-- PASSAGE SHOWN --
┌──

Denton also tired of being away from his family, according to the messages, and wrote to Carrillo in the fall of 2019, “I don’t want to give up and you 3 are the only things keeping me from giving up.” Carrillo responded that she would begin working so he could return to live permanently with his kids.
“You have done marvelously. It’s time for you to rest,” she told him.
Denton became a stay-at-home parent at the end of 2019, while Carrillo began taking on temporary work outside the home.
During this time, he said in court papers, Carrillo’s depression worsened. Although she started therapy, she abruptly quit and refused psychiatric medications, instead turning to marijuana. In 2020, while pregnant with their third child, Carrillo indicated in a text message to Denton that she was “on the verge of so many emotions at once” and thus was going to smoke some pot.
After giving birth to Sierra in October, Denton said, Carrillo’s mental state frayed further.

└──

-- EXCERPTED DATA --
┌──

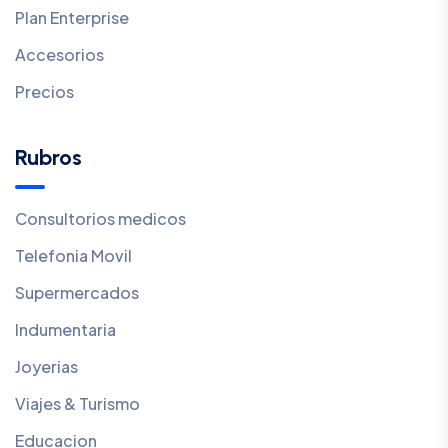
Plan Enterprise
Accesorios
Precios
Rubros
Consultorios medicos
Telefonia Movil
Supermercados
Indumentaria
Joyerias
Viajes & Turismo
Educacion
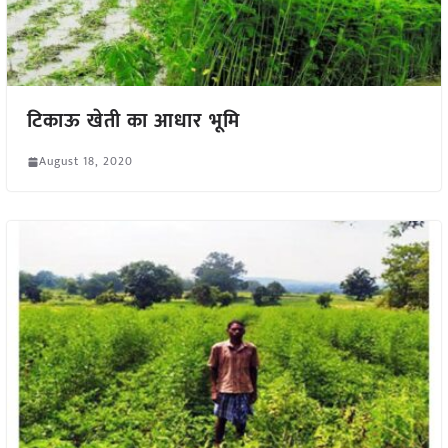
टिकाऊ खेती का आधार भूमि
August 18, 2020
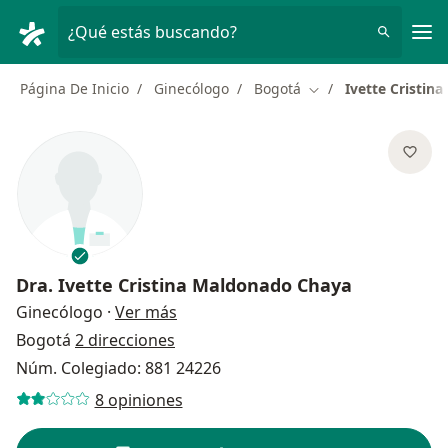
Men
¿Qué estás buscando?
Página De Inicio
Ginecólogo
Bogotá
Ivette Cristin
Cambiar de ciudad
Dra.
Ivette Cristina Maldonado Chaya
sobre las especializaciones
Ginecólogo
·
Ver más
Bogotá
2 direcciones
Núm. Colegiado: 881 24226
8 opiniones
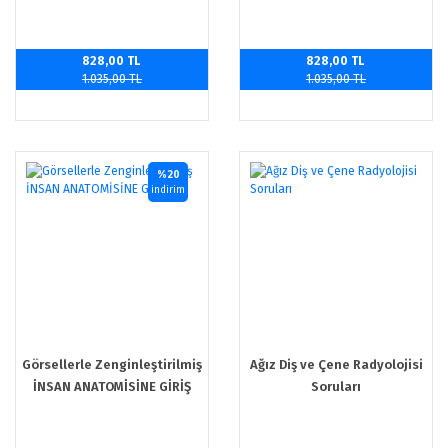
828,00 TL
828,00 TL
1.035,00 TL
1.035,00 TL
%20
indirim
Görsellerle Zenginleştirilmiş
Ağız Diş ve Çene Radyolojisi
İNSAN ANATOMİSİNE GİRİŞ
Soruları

└──

-- EXERCISE DIRECTIONS --
Summarize the passage about Denton and Carrillo in three sentences.

-- RESULT FOR THIS EXERCISE --
In the fall of 2019, Denton was tired of being away from his family, and Carrillo told him she would start working so he could return to live permanently with his kids. At the end of 2019 he became a stay-at-home parent, and she began taking temporary work outside the home. According to Denton, Carrillo's depression then worsened: she quit therapy, refused psychiatric medications, and turned to marijuana, and her mental state frayed further after she gave birth to their third child, Sierra.